■ Exercise objective
Copy out verbatim everything in the listing from the line containing "order: Caryophyllales" down to the last line of the listing, both included.

■ Provided information
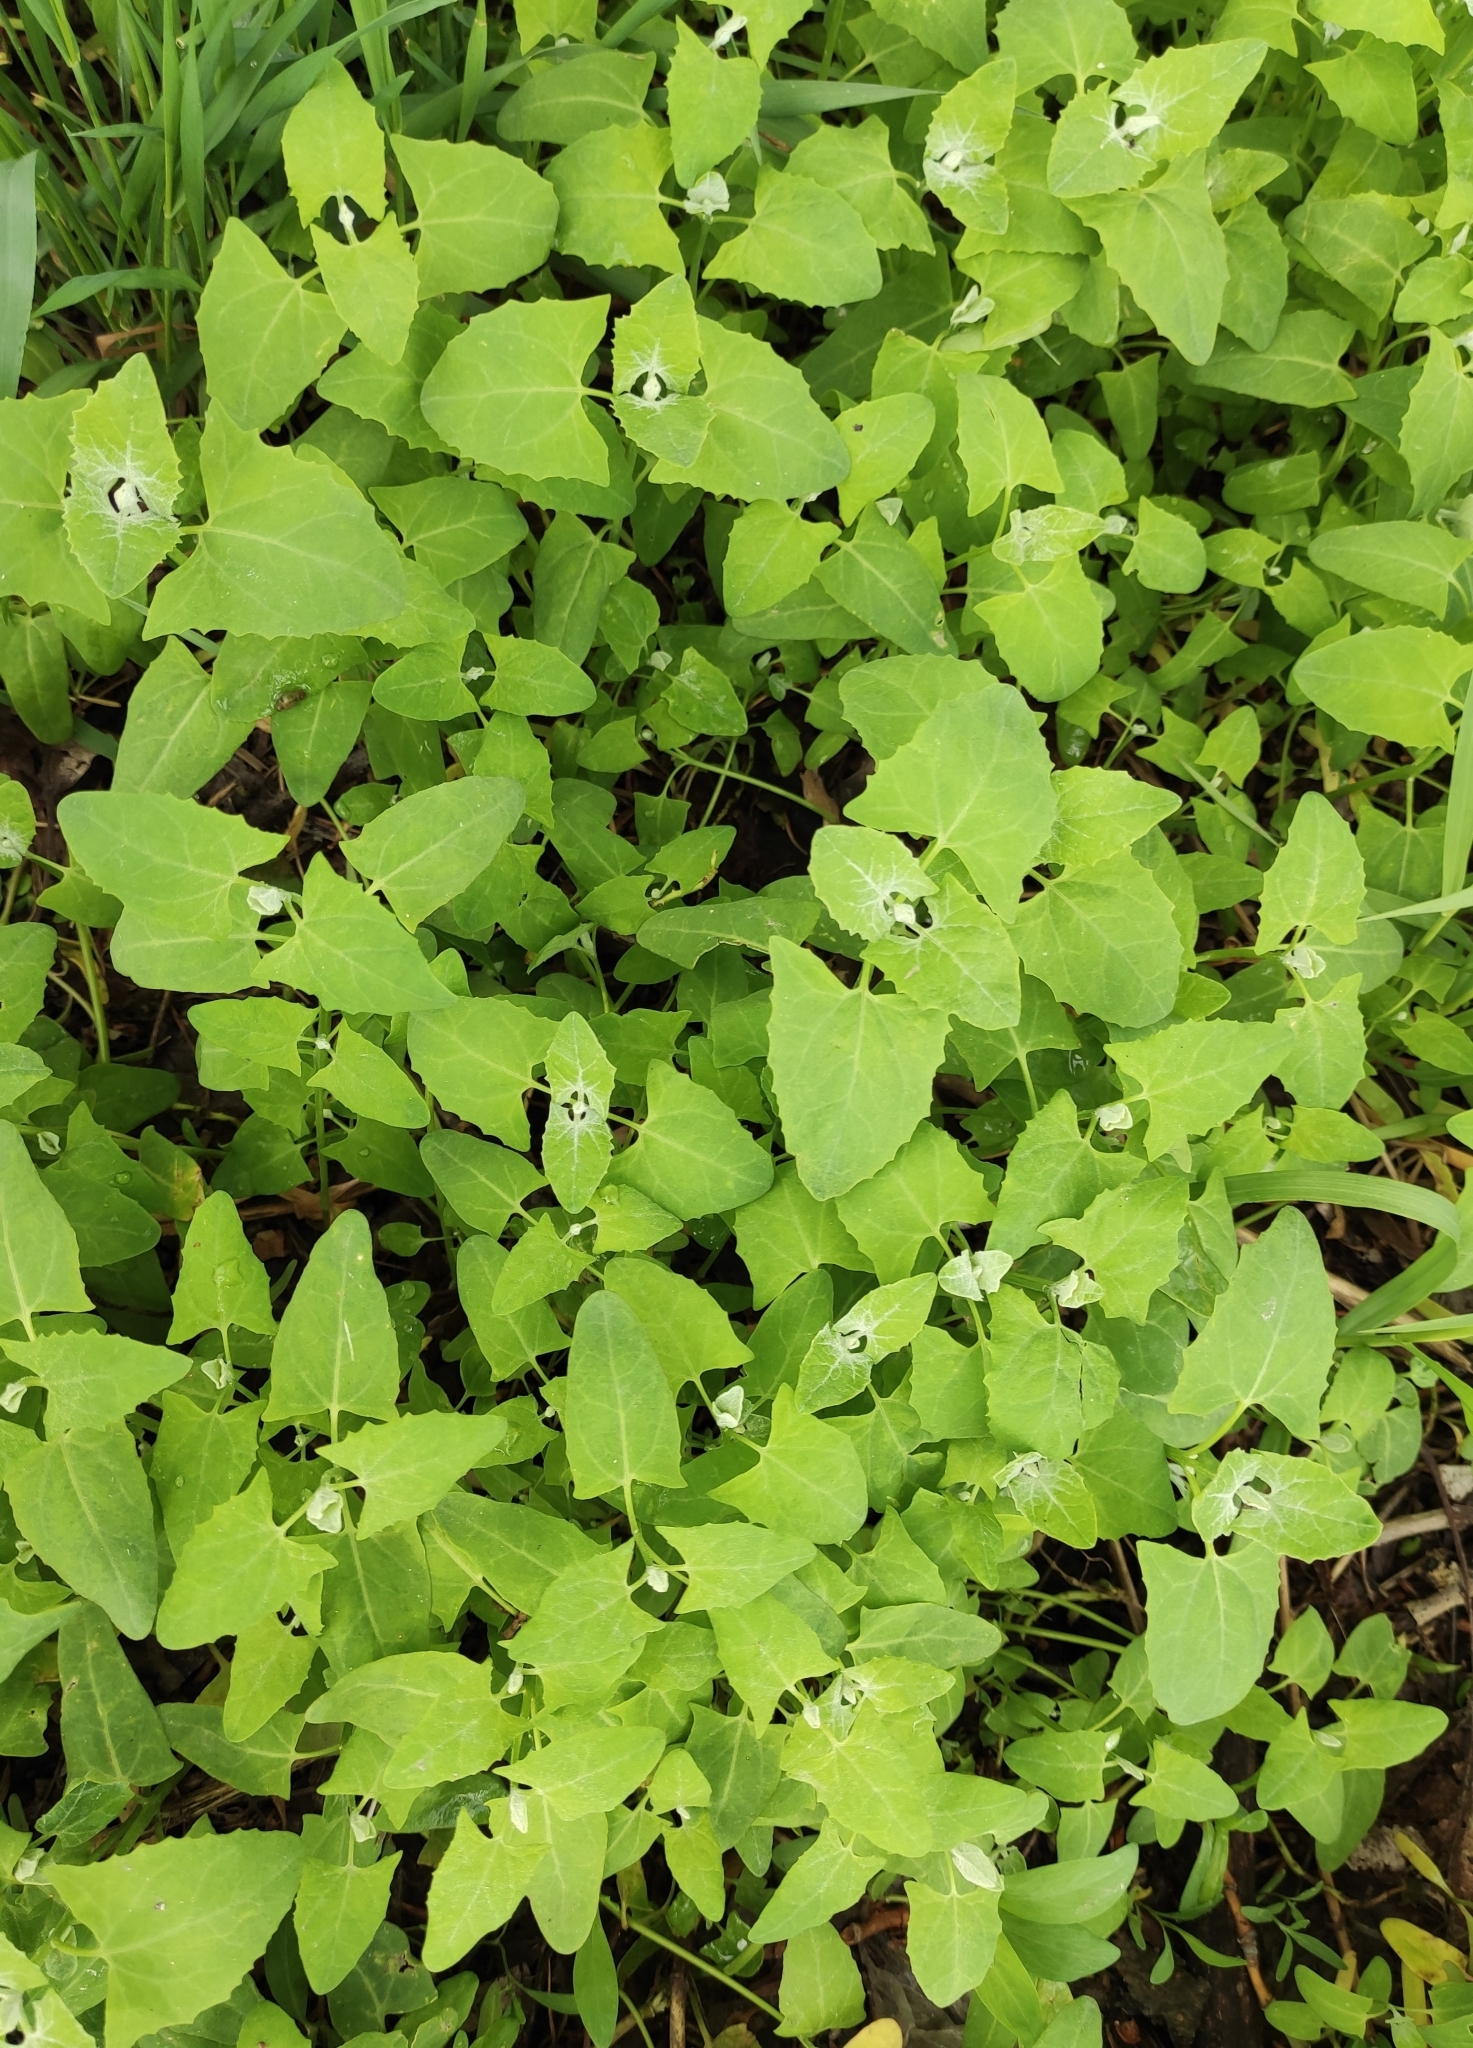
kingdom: Plantae
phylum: Tracheophyta
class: Magnoliopsida
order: Caryophyllales
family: Amaranthaceae
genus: Atriplex
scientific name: Atriplex sagittata
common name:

■ Problem solution
order: Caryophyllales
family: Amaranthaceae
genus: Atriplex
scientific name: Atriplex sagittata
common name:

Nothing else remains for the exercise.